#### [Exercise details]
Convert the stretch of lines from the one containing "Is the value" through the one containing "What is the" into a JSON list of strings, one string per line. Skip blank lines and leave the pictures out.

#### [Provided material]
________________________

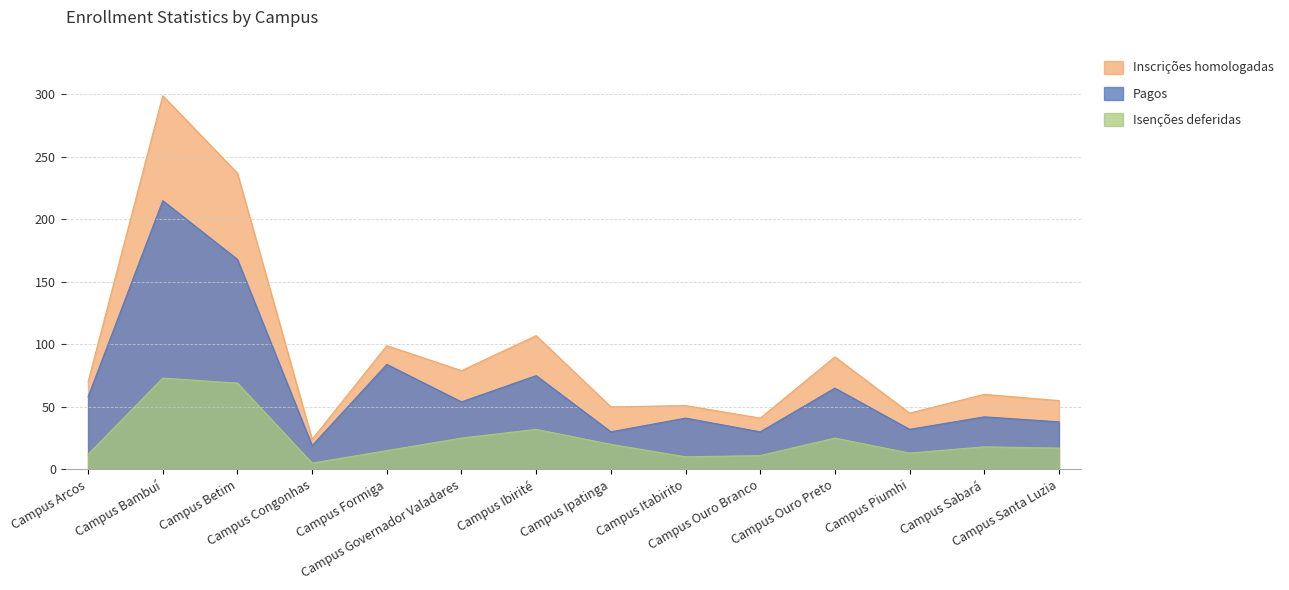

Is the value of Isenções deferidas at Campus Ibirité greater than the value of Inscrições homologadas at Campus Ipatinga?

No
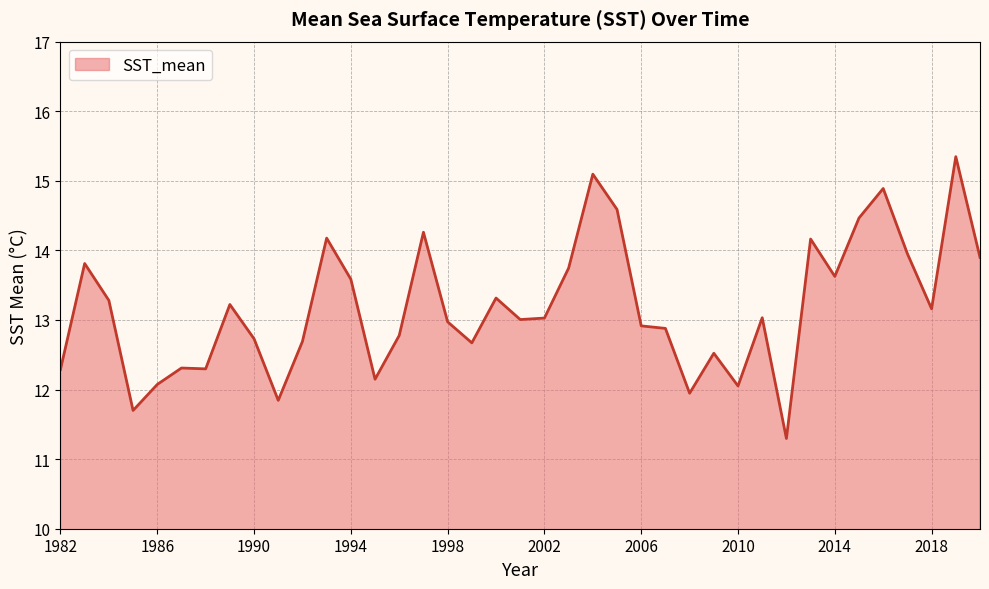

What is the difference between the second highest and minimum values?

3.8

________________________

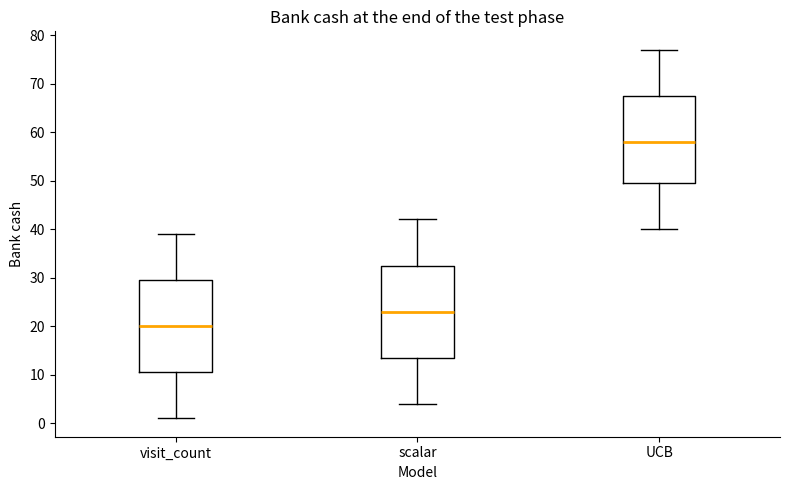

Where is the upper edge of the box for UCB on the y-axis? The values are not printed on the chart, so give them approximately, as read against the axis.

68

________________________

#### [Answer to this problem]
[
  "Is the value of Isenções deferidas at Campus Ibirité greater than the value of Inscrições homologadas at Campus Ipatinga?",
  "No",
  "What is the difference between the second highest and minimum values?"
]